Bag of words: Same process - different results

kludikovsky · January 22, 2024, 6:23pm

Bag of word is splitting text differently for no obvious reason. See marked region in attached image.

Background:
I am trying to match bank account data with a member list. Therefore i take some columns from both datsets and try to find similarities.

As part of this process I preprocess the data by combining the columns, convert to document, erase punctuation, and convert the case before I try to create the bag of words.
This is basically identical processing to both datasets.

Expected Behaviour
The document is splitted into terms basically at word-boundary on both documents.

Actual Behaviour
One does split it a word boundaries - where it originated from own field, and was at the first position (single word in the field).

It does split the word into two terms - where it was part of a longer text and at the end position.

Image of the flows and results

Image of the documents

KNIME 5.2
Linux Mínt 21.2

mlauber71 · January 22, 2024, 11:51pm

@kludikovsky maybe check if you have based all the nodes in the sequence on the previous processed document and not on the original one.

Also maybe provide a sample workflow

kludikovsky · January 23, 2024, 10:33am

Hi @mlauber71,
thanks for your feedback.
Attached the workflow.

Just to make sure that youo can see what the process creates here I also post the results I get.

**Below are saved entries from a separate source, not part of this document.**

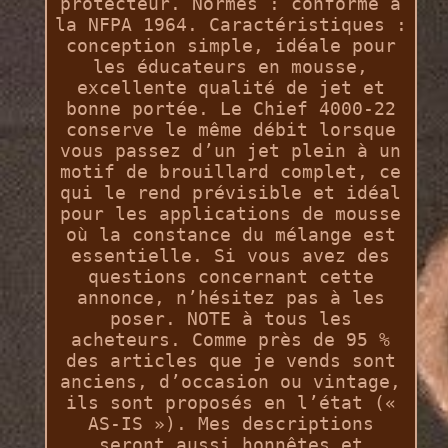
protecteur. Normes : conforme à
la NFPA 1964. Caractéristiques :
conception simple, idéale pour
les éducateurs en mousse,
excellente qualité de jet et
bonne portée. Le Chief 4000-22
conserve le même débit lorsque
vous passez d’un jet plein à un
motif de brouillard complet, ce
qui le rend prévisible et idéal
pour les applications de mousse
où la constance du mélange est
essentielle. Si vous avez des
questions concernant cette
annonce, n’hésitez pas à les
poser. NOTE à tous les
acheteurs. Comme près de 95 %
des articles que je vends sont
anciens, d’occasion ou vintage,
ils sont proposés en l’état («
AS-IS »). Mes descriptions
seront aussi honnêtes et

KNIME_project_Test_BoW.knwf (49.0 KB)

kludikovsky · January 25, 2024, 9:35am

Another one:
To exclude Excel read from the equation, I tought to use .csv-files instead. Same effect.

Next lets take the same input file. Result: stiff different output!!!

Has anybody any idea?

KNIME_project_Test_BoW_V3.knwf (114.9 KB)

kludikovsky · January 25, 2024, 10:35am

For everyone who might get into the same issue.

I finally found the solution:
It’s been the “String to Document” node which caused the differencies in output.
The working part used the “OpenNLP English WordTokenizer”
while the non working part had the “OpenNLP SimpleTokenizer” set.

system · February 1, 2024, 10:35am

This topic was automatically closed 7 days after the last reply. New replies are no longer allowed.